Hence, according to Daniels, throttling wholesale customers is necessary because rather than buying a so-called "bandwidth pipe" from Bell, they're actually buying a "door" that leads into the same network as Bell's retail customers, all of whom would be affected by excessive congestion.

However, Daniels did reveal that Bell offers a higher priced wholesale service that bypasses deep packet inspection and thus traffic shaping measures but few customers have opted to buy it.

Bell throttles peer-to-peer file sharing during what they say are "peak hours" between 4:00 p.m. and 2:00 a.m. which also applies to wholesale customers as Daniels said they have no way to differentiate between the traffic.

Unlike other Canadian ISPs who employ throttling on peer-to-peer protocols, Bell throttles

When asked why by the commission, Daniels replied that downloading was creating problems in Ontario and Quebec for the network, but they don't throttle at all in Atlantic Canada where congestion has not been an issue.

As to the concern that singling out peer-to-peer to be deliberately slowed down was stifling innovation, as the protocol is increasingly being used to deliver rich media to consumers, Daniels stated that he feared regulations banning traffic shaping would instead hurt innovation at the network level, deep packet inspecting being one of those innovations.
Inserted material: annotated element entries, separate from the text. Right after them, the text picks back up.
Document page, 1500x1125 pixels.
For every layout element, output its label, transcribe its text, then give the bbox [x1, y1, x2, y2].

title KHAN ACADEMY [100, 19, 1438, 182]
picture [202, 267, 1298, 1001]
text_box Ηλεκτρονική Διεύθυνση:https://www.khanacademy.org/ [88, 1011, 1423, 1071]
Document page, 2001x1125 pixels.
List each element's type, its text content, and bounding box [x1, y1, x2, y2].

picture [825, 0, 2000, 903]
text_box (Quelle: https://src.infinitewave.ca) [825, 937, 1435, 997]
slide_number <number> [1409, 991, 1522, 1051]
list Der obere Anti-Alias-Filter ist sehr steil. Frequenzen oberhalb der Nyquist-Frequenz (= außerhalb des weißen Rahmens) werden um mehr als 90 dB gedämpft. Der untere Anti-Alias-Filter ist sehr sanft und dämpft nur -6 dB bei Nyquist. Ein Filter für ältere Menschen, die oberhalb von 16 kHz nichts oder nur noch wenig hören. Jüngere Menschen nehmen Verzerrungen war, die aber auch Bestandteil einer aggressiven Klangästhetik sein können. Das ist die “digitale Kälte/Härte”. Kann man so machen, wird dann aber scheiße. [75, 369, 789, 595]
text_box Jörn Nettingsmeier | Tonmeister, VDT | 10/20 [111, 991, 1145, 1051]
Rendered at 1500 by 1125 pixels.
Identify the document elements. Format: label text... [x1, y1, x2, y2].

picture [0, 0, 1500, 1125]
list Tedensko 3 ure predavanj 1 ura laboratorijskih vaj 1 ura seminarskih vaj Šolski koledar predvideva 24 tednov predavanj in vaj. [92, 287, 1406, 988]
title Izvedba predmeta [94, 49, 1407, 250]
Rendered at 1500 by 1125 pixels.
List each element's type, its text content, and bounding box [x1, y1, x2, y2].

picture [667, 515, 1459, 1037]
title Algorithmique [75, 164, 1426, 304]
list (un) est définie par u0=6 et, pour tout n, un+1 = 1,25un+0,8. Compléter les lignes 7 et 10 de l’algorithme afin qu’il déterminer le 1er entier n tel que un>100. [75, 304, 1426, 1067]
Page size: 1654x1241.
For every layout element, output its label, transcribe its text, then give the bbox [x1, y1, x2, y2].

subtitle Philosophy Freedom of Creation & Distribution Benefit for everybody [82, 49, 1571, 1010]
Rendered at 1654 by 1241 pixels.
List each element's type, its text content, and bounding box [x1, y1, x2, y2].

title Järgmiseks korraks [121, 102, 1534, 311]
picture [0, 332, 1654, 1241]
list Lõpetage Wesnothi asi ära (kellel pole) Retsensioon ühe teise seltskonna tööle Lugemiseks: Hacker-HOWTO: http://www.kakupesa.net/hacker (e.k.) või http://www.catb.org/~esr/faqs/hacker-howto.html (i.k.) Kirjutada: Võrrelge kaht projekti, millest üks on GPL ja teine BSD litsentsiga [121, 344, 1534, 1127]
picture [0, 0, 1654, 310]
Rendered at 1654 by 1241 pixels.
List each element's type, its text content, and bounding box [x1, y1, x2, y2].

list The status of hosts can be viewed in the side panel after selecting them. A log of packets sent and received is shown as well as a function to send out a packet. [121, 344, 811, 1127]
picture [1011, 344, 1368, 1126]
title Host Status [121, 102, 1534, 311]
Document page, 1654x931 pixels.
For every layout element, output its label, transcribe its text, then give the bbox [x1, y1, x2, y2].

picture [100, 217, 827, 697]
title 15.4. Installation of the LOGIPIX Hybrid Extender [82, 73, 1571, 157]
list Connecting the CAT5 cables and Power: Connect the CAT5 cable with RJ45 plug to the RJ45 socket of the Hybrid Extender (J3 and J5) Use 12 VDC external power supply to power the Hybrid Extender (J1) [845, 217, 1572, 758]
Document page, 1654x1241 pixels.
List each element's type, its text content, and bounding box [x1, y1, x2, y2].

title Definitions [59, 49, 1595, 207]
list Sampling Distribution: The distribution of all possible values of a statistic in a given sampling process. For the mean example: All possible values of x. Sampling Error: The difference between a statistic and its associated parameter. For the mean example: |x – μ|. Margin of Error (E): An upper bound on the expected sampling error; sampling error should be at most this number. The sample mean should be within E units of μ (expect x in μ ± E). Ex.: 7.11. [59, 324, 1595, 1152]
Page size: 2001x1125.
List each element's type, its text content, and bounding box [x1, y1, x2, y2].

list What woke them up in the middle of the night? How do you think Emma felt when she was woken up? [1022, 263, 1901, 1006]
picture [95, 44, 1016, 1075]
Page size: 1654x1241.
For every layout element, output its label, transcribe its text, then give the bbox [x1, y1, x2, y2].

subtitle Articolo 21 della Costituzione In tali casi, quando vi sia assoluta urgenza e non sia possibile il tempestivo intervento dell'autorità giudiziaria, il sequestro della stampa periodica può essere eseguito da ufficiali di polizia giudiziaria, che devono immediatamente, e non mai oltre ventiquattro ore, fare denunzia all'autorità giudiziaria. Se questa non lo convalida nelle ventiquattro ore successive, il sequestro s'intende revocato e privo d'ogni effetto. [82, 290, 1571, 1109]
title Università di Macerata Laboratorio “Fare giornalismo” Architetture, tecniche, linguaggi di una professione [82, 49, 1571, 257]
Rather than outright ban traffic shaping, Daniels proposed three guidelines to apply to all Canadian ISPs that would "balance the desire of Canadians to access the Internet content of their choice, to use and create applications and to use the Internet, with the legitimate interests of ISPs to manage their networks."

The first proposed guideline was to limit negative impacts of traffic management on users.

However, Daniels went on to state that within that guideline, ISPs could take into account the real time and non-real time nature of applications (for example, allocating more bandwidth to online games than downloads.)

Daniels also stated that ISPs should be able to take into accounts the different between technology like cable versus DSL and that ISPs would not block content based on the source unless "necessary to protect the integrity of the network," like blocking spam.

Addressing one of the biggest criticisms Bell has received throughout the hearings, Daniels added to the first guideline that ISPs would not be able to give preference to retail traffic over wholesale traffic.

The second proposed guideline was transparency: ISPs must disclose customers what kinds of traffic shaping measures are in place.

The final guideline was not using traffic shaping in such a way that it violates Canadian privacy laws.